### Goal of the exercise
Go through the entries and transcribe each one exactly, dropping the pictures.

### Raw data
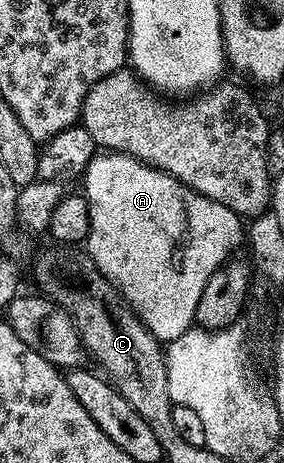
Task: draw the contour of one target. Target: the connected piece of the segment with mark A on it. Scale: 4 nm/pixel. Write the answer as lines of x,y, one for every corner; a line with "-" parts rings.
116,152
98,153
89,159
89,165
85,167
85,173
83,175
84,182
85,187
83,187
83,193
85,203
89,205
87,253
90,260
97,265
102,276
125,297
131,309
139,316
139,320
157,337
158,342
167,344
171,340
183,336
183,332
187,332
194,325
195,308
199,304
199,296
203,296
203,288
207,284
207,280
211,280
213,273
221,265
229,261
231,255
236,251
233,249
240,242
242,245
242,219
235,212
231,212
231,208
223,208
223,204
215,204
215,200
207,200
207,196
195,192
190,186
184,186
178,178
164,174
162,170
155,170
153,167
143,164
137,158
133,158
130,154
119,154

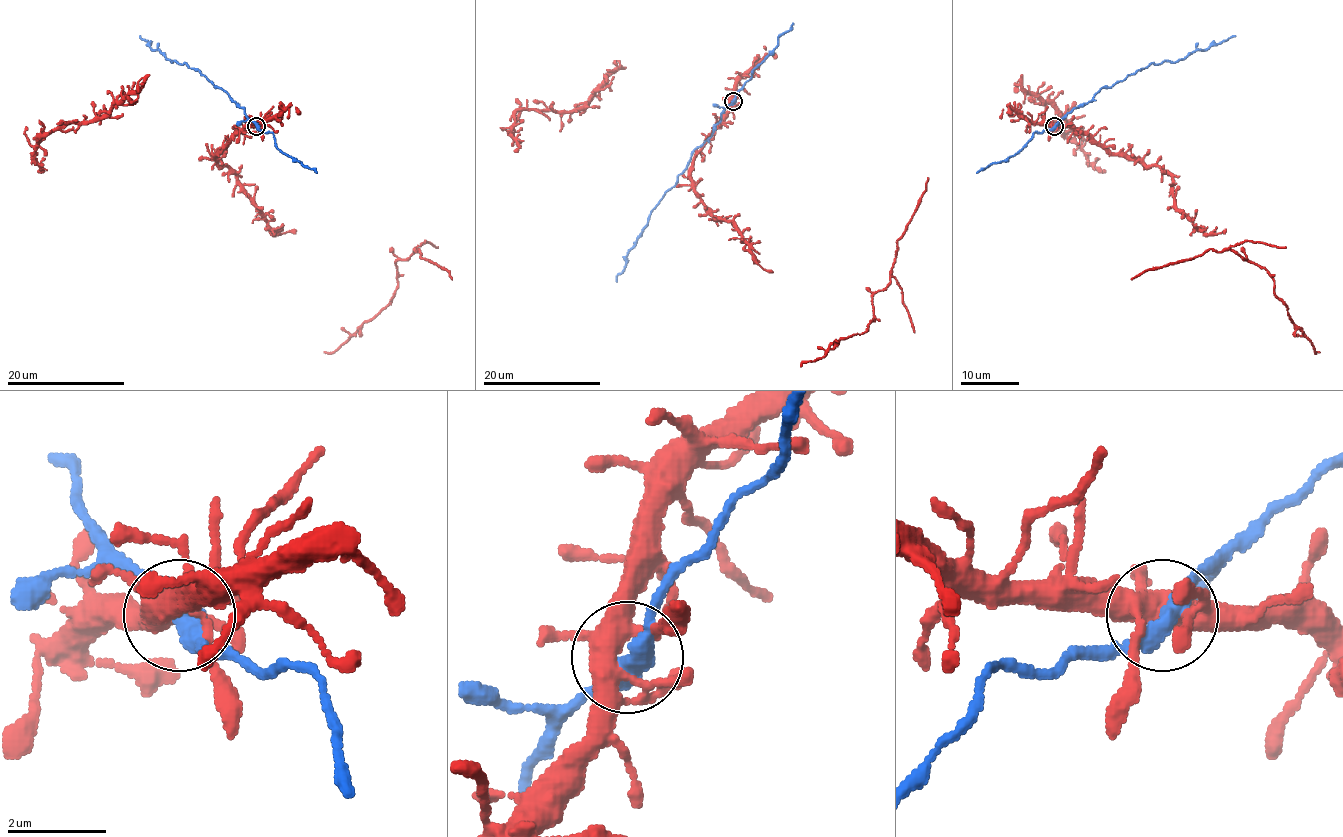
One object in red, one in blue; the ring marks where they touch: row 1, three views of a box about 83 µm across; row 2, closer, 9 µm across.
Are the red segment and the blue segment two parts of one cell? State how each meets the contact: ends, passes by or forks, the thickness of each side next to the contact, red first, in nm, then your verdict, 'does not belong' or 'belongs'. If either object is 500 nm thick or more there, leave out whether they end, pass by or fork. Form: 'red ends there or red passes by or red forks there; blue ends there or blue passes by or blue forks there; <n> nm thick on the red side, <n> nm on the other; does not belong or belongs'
red forks there; blue passes by; 440 nm thick on the red side, 400 nm on the other; belongs

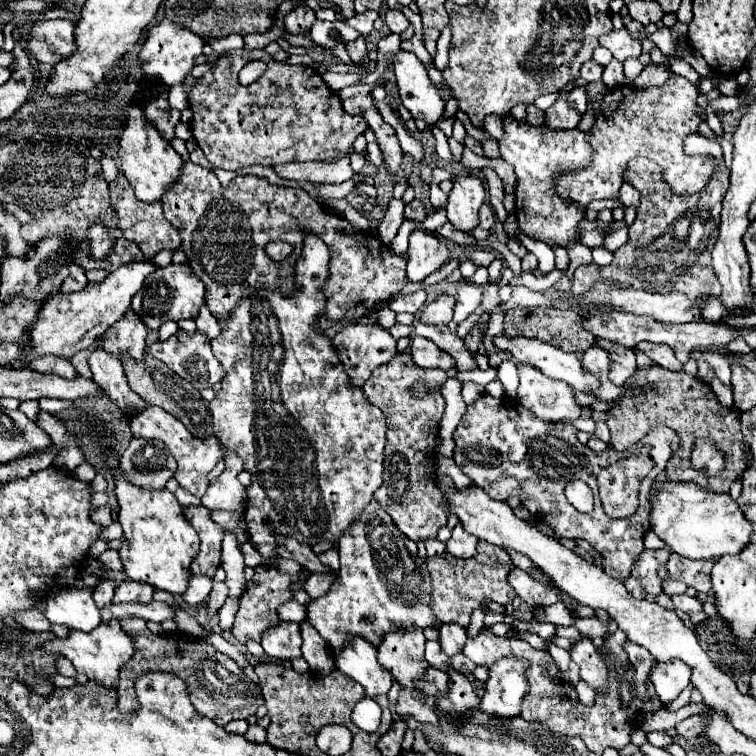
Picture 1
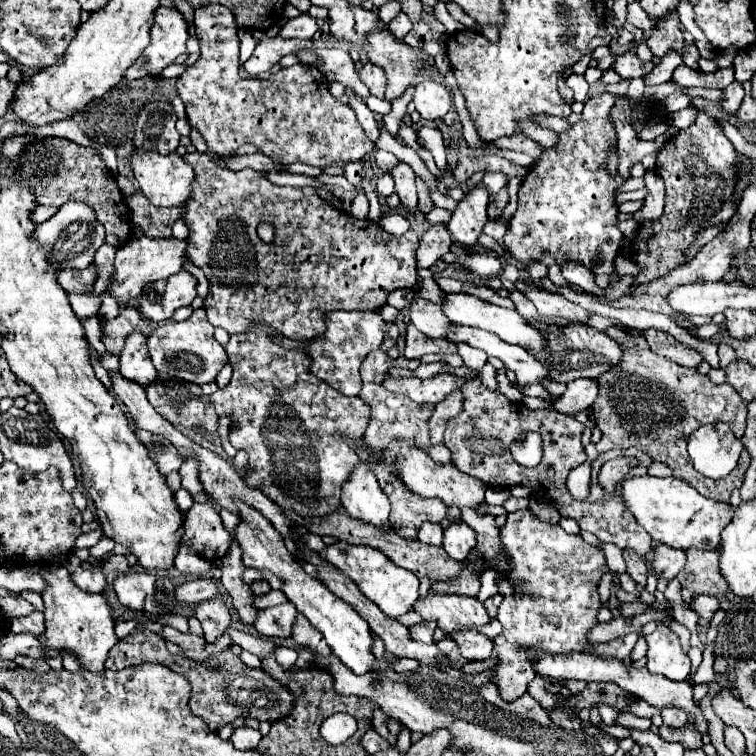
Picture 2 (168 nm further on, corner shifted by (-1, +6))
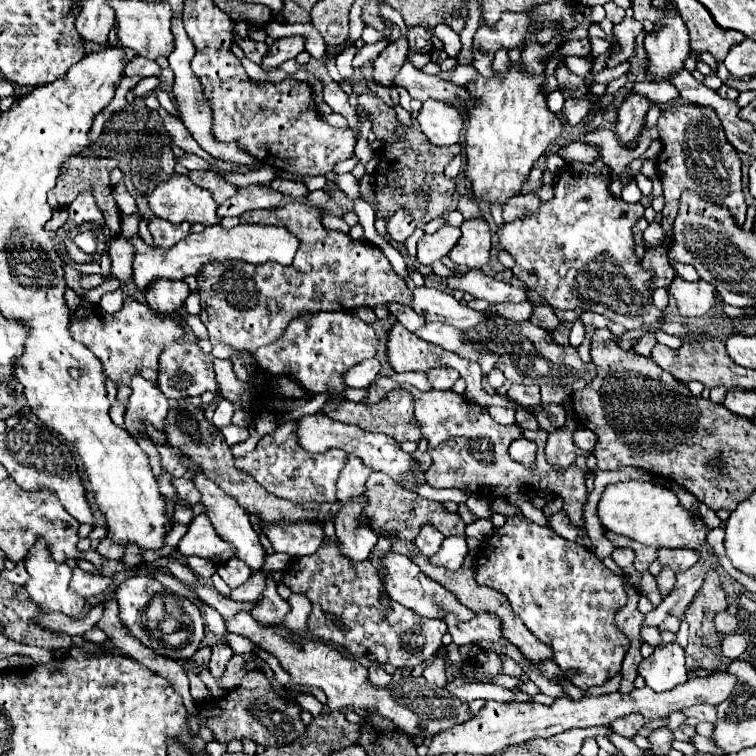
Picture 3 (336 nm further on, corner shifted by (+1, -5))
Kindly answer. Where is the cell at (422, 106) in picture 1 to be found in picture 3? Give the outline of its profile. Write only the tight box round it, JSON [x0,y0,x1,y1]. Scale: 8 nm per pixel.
[416,100,462,146]

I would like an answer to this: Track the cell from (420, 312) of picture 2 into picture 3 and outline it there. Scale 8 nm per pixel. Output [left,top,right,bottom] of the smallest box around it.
[390,304,426,332]

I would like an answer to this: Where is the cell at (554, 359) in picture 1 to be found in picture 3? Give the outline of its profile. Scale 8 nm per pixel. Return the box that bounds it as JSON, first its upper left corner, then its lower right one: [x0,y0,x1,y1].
[412,288,492,330]

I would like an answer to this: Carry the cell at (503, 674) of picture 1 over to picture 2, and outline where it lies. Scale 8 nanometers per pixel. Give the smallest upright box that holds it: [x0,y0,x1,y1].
[494,509,608,701]

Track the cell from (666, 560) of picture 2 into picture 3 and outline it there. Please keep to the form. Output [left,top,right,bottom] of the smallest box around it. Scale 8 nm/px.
[658,548,698,574]

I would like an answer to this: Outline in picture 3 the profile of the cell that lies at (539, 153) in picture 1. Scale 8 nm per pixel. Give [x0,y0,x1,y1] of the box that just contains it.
[496,156,656,330]

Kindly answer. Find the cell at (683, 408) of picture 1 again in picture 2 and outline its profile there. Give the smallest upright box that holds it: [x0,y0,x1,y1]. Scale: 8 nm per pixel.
[590,327,750,501]

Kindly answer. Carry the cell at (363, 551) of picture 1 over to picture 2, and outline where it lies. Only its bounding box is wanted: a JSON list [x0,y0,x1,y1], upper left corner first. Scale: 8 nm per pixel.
[342,463,390,527]

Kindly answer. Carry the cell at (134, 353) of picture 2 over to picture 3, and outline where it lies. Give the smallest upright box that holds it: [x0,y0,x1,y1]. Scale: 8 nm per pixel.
[126,376,168,434]

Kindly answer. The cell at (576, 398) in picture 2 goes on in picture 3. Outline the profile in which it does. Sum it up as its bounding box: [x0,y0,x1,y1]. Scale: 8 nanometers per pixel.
[546,412,580,468]

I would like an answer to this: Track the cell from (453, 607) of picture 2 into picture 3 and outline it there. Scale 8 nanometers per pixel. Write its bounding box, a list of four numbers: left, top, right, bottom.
[384,552,476,622]

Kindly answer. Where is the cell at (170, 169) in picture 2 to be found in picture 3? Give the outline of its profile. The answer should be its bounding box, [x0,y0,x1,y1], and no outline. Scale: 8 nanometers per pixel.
[148,172,218,224]

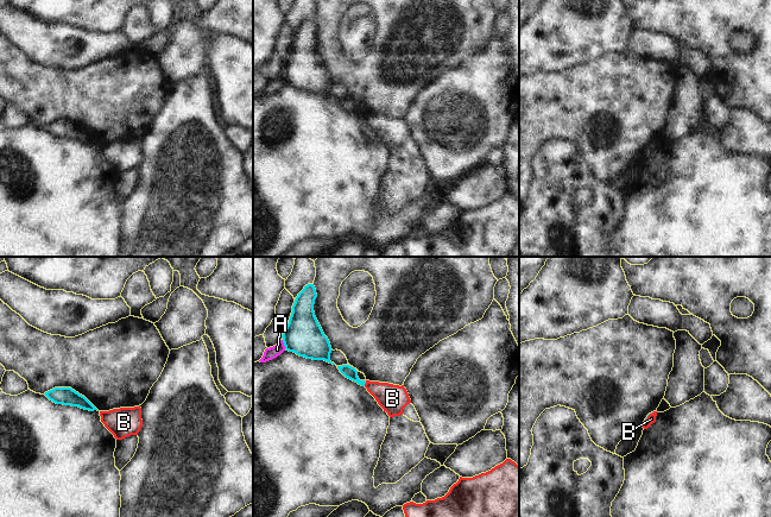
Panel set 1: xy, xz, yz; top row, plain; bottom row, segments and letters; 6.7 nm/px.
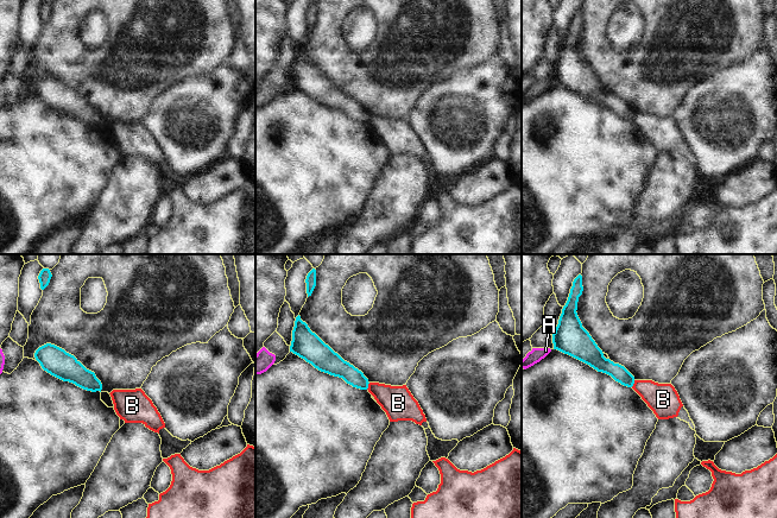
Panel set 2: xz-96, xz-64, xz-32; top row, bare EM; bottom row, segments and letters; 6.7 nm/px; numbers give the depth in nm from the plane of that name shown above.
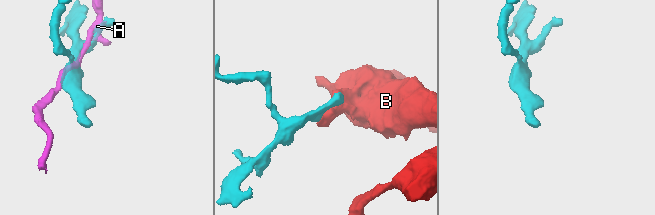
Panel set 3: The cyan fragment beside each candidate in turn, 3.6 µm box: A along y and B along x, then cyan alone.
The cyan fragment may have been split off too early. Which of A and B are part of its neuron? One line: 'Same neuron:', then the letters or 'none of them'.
Same neuron: none of them.

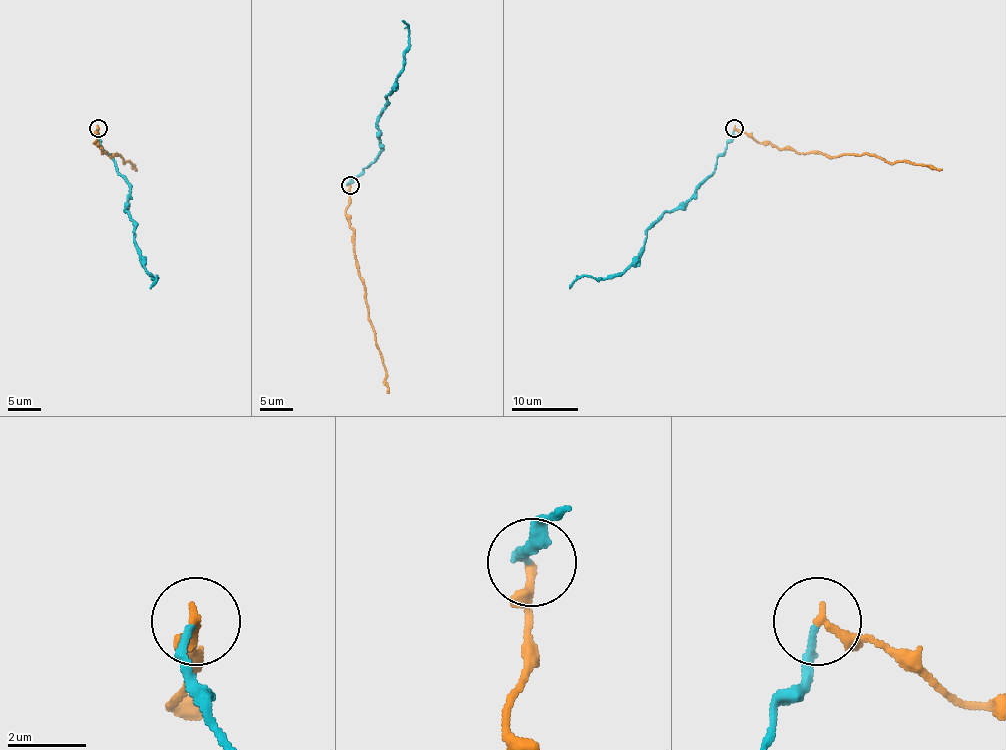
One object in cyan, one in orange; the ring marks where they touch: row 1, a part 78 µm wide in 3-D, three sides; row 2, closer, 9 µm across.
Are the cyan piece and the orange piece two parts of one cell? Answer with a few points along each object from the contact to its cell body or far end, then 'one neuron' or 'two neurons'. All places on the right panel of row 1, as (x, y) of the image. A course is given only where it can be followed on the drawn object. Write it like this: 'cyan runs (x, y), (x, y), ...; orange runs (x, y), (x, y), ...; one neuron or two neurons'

### Exercise answer
Task: draw the contour of one target. Target: the connected piece of the segment with mark A on it. Scale: 4 nm/pixel. Write the answer as lines of x,y, one for every corner; a line with "-" parts rings.
116,152
98,153
89,159
89,165
85,167
85,173
83,175
84,182
85,187
83,187
83,193
85,203
89,205
87,253
90,260
97,265
102,276
125,297
131,309
139,316
139,320
157,337
158,342
167,344
171,340
183,336
183,332
187,332
194,325
195,308
199,304
199,296
203,296
203,288
207,284
207,280
211,280
213,273
221,265
229,261
231,255
236,251
233,249
240,242
242,245
242,219
235,212
231,212
231,208
223,208
223,204
215,204
215,200
207,200
207,196
195,192
190,186
184,186
178,178
164,174
162,170
155,170
153,167
143,164
137,158
133,158
130,154
119,154

One object in red, one in blue; the ring marks where they touch: row 1, three views of a box about 83 µm across; row 2, closer, 9 µm across.
Are the red segment and the blue segment two parts of one cell? State how each meets the contact: ends, passes by or forks, the thickness of each side next to the contact, red first, in nm, then your verdict, 'does not belong' or 'belongs'. If either object is 500 nm thick or more there, leave out whether they end, pass by or fork. Form: 'red ends there or red passes by or red forks there; blue ends there or blue passes by or blue forks there; <n> nm thick on the red side, <n> nm on the other; does not belong or belongs'
red forks there; blue passes by; 440 nm thick on the red side, 400 nm on the other; belongs

Picture 1
Picture 2 (168 nm further on, corner shifted by (-1, +6))
Picture 3 (336 nm further on, corner shifted by (+1, -5))
Kindly answer. Where is the cell at (422, 106) in picture 1 to be found in picture 3? Give the outline of its profile. Write only the tight box round it, JSON [x0,y0,x1,y1]. Scale: 8 nm per pixel.
[416,100,462,146]

I would like an answer to this: Track the cell from (420, 312) of picture 2 into picture 3 and outline it there. Scale 8 nm per pixel. Output [left,top,right,bottom] of the smallest box around it.
[390,304,426,332]

I would like an answer to this: Where is the cell at (554, 359) in picture 1 to be found in picture 3? Give the outline of its profile. Scale 8 nm per pixel. Return the box that bounds it as JSON, first its upper left corner, then its lower right one: [x0,y0,x1,y1].
[412,288,492,330]

I would like an answer to this: Carry the cell at (503, 674) of picture 1 over to picture 2, and outline where it lies. Scale 8 nanometers per pixel. Give the smallest upright box that holds it: [x0,y0,x1,y1].
[494,509,608,701]

Track the cell from (666, 560) of picture 2 into picture 3 and outline it there. Please keep to the form. Output [left,top,right,bottom] of the smallest box around it. Scale 8 nm/px.
[658,548,698,574]

I would like an answer to this: Outline in picture 3 the profile of the cell that lies at (539, 153) in picture 1. Scale 8 nm per pixel. Give [x0,y0,x1,y1] of the box that just contains it.
[496,156,656,330]

Kindly answer. Find the cell at (683, 408) of picture 1 again in picture 2 and outline its profile there. Give the smallest upright box that holds it: [x0,y0,x1,y1]. Scale: 8 nm per pixel.
[590,327,750,501]

Kindly answer. Carry the cell at (363, 551) of picture 1 over to picture 2, and outline where it lies. Only its bounding box is wanted: a JSON list [x0,y0,x1,y1], upper left corner first. Scale: 8 nm per pixel.
[342,463,390,527]

Kindly answer. Carry the cell at (134, 353) of picture 2 over to picture 3, and outline where it lies. Give the smallest upright box that holds it: [x0,y0,x1,y1]. Scale: 8 nm per pixel.
[126,376,168,434]

Kindly answer. The cell at (576, 398) in picture 2 goes on in picture 3. Outline the profile in which it does. Sum it up as its bounding box: [x0,y0,x1,y1]. Scale: 8 nanometers per pixel.
[546,412,580,468]

I would like an answer to this: Track the cell from (453, 607) of picture 2 into picture 3 and outline it there. Scale 8 nanometers per pixel. Write its bounding box, a list of four numbers: left, top, right, bottom.
[384,552,476,622]

Kindly answer. Where is the cell at (170, 169) in picture 2 to be found in picture 3? Give the outline of its profile. The answer should be its bounding box, [x0,y0,x1,y1], and no outline. Scale: 8 nanometers per pixel.
[148,172,218,224]

Panel set 1: xy, xz, yz; top row, plain; bottom row, segments and letters; 6.7 nm/px.
Panel set 2: xz-96, xz-64, xz-32; top row, bare EM; bottom row, segments and letters; 6.7 nm/px; numbers give the depth in nm from the plane of that name shown above.
Panel set 3: The cyan fragment beside each candidate in turn, 3.6 µm box: A along y and B along x, then cyan alone.
The cyan fragment may have been split off too early. Which of A and B are part of its neuron? One line: 'Same neuron:', then the letters or 'none of them'.
Same neuron: none of them.

One object in cyan, one in orange; the ring marks where they touch: row 1, a part 78 µm wide in 3-D, three sides; row 2, closer, 9 µm across.
Are the cyan piece and the orange piece two parts of one cell? Answer with a few points along each object from the contact to its cell body or far end, then 'one neuron' or 'two neurons'. All places on the right panel of row 1, as (x, y) of the image. A course is given only where it can be followed on the drawn object. Write it like this: 'cyan runs (x, y), (x, y), ...; orange runs (x, y), (x, y), ...; one neuron or two neurons'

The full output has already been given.